Saturday, October 13, 2012

Lance Armstrong is a doper - shock horror!

So, Big George Hincapie publicly confirmed both that he'd spoken to USADA and that he was a habitual doper for a prolonged period of time that coincided with his association with Lance Armstrong. Knock me over with a feather, who would have thought that Armstrong was full of shit? Only everyone who follows cycling and is currently breathing. To the true believers in his innocence, again, well done - I'm having a beer with the Easter Bunny later on and you're all welcome to drop around.

But back to the 'news'. Given I live in the US of A, it's not over for Lance. Couple of nice articles in NY times today.

First a story on Emma O'Reilly, the former soigneur to US Postal who spoke out when collaborating with David Walsh on L.A. Confidentiel: Les Secrets de Lance Armstrong. She was vilified and pursued by Armstrong and his cronies as he did to anyone that suggested he was a doper. Typical bully - he pursued someone with intimate knowledge of his doping but who barely had the money to defend herself when she spoke the truth. Armstrong, a bully and a pathetic coward.

However, his fellow team members also bear responsibility for his poor behavior - not only did they dope, but they knew he did and that he was pursuing and bullying anyone that accused him of doing so...but they did nothing. Sorry  Hincapie, but confessing after you have retired doesn't absolve you from your sins. You should apologise to anyone that Armstrong persued because not speaking out made you part of the Armstrong problem. Same for Frankie Andreu, Michael Barry, Tom Danielson, Tyler Hamilton, George Hincapie, Floyd Landis, Levi Leipheimer, Stephen Swart, Christian Vande Velde, Jonathan Vaughters, David Zabriskie, Matt White and anyone else on that team involved in the doping program.

The culpability that these riders bear is that they knew about the doping AND the persecution by Armstrong of anyone that accused him. Fucked up moral choices that should haunt them forever. Along with Lance Armstrong, just another bunch of 'c-bombs' as Americans say (for the rest of the World vernacular, see Brad Wiggins* ha ha).

The second article, relates to a spat between Armstrong and an insurance company that underwrote a performance payment to him for success fees during his Tour wins. Problem No. 1 is that Armstrong  prevailed and was awarded $7.5M during an arbitration but also has been shown to have consistently lied under oath. Looks like he will be getting a visit from the lawyers for SCA to send the cash back plus interest (they should also send around the goons to have a word about his kneecaps). Problem No. 2 is that he lied under oath and that will affect any future statements he makes in Court - ie in legal jargon, he will be assumed to be an unreliable witness, in common terms he will be assumed to be complete liar about anything and everything and not just cycling issues. Doh!
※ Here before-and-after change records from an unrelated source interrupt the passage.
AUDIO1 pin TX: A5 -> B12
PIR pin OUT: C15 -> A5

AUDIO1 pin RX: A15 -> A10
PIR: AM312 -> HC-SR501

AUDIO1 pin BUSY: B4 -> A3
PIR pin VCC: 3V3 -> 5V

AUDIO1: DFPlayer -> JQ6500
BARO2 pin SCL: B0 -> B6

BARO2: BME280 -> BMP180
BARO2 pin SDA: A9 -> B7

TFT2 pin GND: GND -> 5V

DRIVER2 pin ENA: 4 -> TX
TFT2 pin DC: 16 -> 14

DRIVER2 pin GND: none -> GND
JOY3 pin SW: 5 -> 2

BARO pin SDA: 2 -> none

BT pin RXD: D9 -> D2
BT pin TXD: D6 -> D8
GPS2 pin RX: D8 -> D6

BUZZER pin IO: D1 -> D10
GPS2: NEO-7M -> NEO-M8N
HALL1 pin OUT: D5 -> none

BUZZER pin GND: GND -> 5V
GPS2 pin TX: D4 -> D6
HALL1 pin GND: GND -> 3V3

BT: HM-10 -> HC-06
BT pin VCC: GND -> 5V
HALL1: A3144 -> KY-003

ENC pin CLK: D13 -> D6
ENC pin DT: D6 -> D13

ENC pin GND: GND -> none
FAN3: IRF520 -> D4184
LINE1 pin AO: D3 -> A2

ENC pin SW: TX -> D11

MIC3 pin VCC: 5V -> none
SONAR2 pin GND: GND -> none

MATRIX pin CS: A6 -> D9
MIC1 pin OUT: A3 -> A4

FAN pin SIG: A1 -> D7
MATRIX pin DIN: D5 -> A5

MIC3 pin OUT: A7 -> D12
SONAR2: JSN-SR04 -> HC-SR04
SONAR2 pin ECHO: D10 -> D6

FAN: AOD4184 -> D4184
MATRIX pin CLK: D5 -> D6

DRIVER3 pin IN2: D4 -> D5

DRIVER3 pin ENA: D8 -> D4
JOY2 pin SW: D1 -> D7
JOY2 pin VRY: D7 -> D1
Sadly plenty more news to run on the entire pro peleton during this period (call that the  20 years prior to 2011) and there will be a long list of respected riders who will be revealed to be dopers - all of whom will legitimately say that they had no choice because it was so endemic in the peleton and that to compete, they had to be on the juice. All up a massive fucking disappointment but not a surprise to true cycling fans. We know it has always been going on, just not the depth or the degree of organisation. Lance Armstrong will be remembered as the greatest doper ever. The Barry Bonds of cycling. He might have some redemption in the eyes of cancer survivors and their families because of Livestrong but everything he did in cycling will be irrelevant. Even his apologist, unethical sponsors have dropped him. Nike, Trek, Anheuser-Busch, Sram you are a collective disgrace and only dropped him when your continued unethical support for a clear and known doper started to threaten sales - don't pretend it had anything to do a policy of supporting only drug-free sportspeople.



* Thanks BikesnobNYC for the a far more reasoned analysis of Bradley Wiggin's vernacular. More interesting and funnier than the bullshit moral highground from Bicycling.com.